Entre as propostas anunciadas por Flávio estão a criação da assistente virtual MarIA, voltada ao atendimento de mulheres, ampliação do acesso à internet para milhões de mulheres, auxílio para abertura de MEI, marcação de exames, indicação de creches, acesso a microcrédito para empreendedoras, vouchers para creches privadas e uma plataforma denominada Central da Mulher, destinada a reunir serviços de proteção e oportunidades para o público feminino.
Nas redes sociais, alguns críticos afirmam que homens também enfrentam problemas que, segundo eles, carecem de políticas públicas específicas, como casos de falsas acusações, disputas relacionadas à guarda dos filhos, saúde mental masculina e altas taxas de suicídio entre homens. Esses usuários defendem que um eventual programa de governo deveria contemplar ambos os sexos, e não apenas iniciativas direcionadas às mulheres.

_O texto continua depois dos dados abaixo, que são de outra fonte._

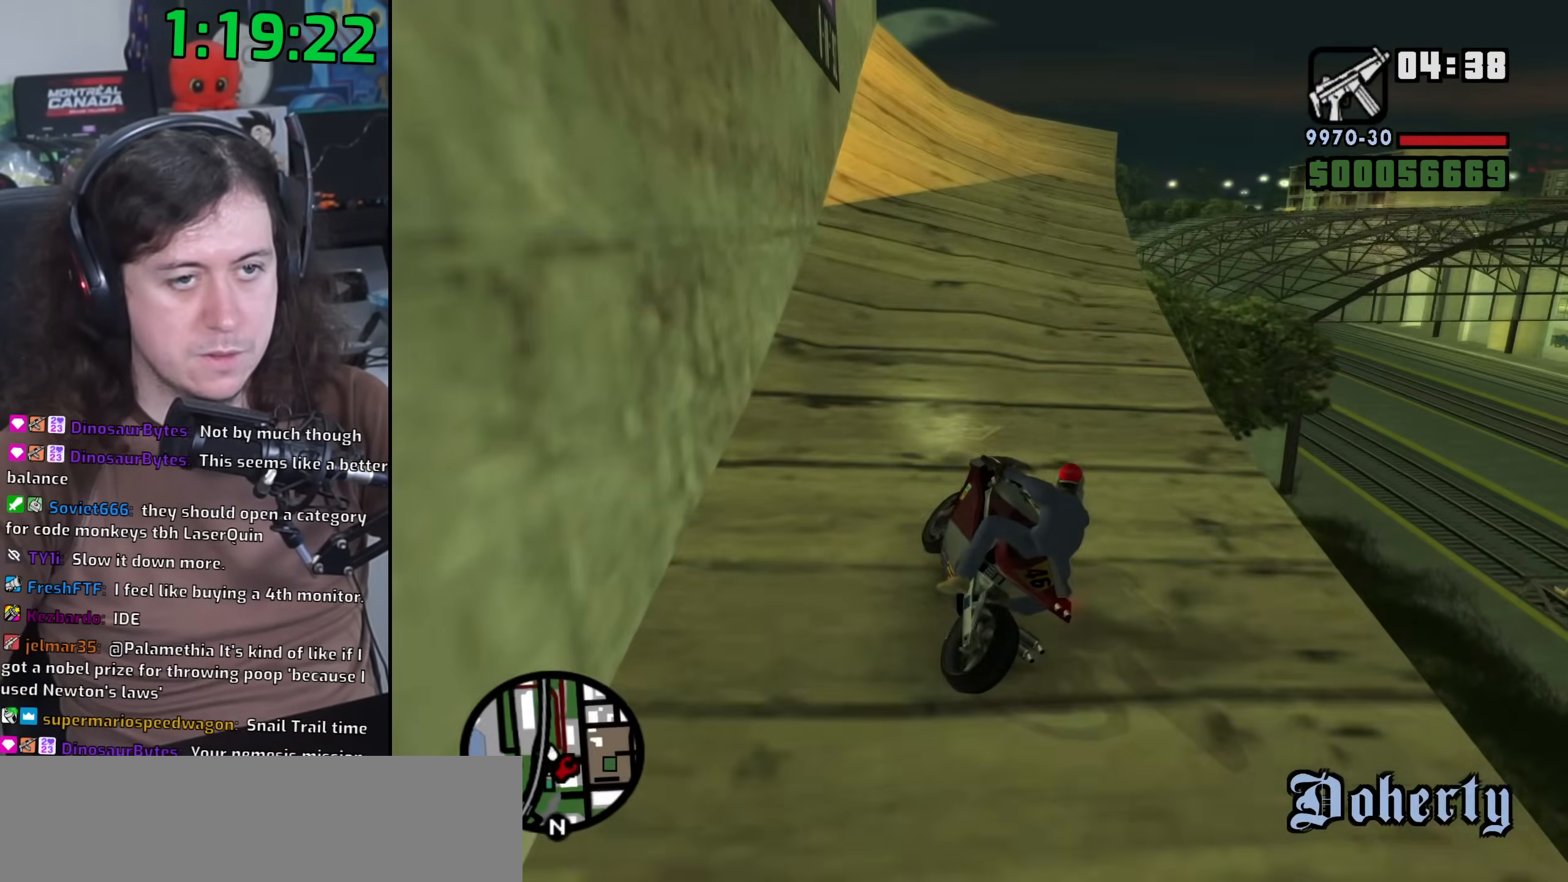
{"keys": ["d", "w"], "mouse": [], "events": [[17, "2", "up"], [17, "d", "down"]]}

As críticas surgem em um momento em que pesquisas de intenção de voto têm mostrado vantagem de Lula em diferentes cenários para a eleição presidencial de 2026. O programa Brasil por Elas foi apresentado pela equipe de Flávio como uma estratégia para ampliar o diálogo com o eleitorado feminino e reunir propostas voltadas à proteção, empreendedorismo e autonomia das mulheres.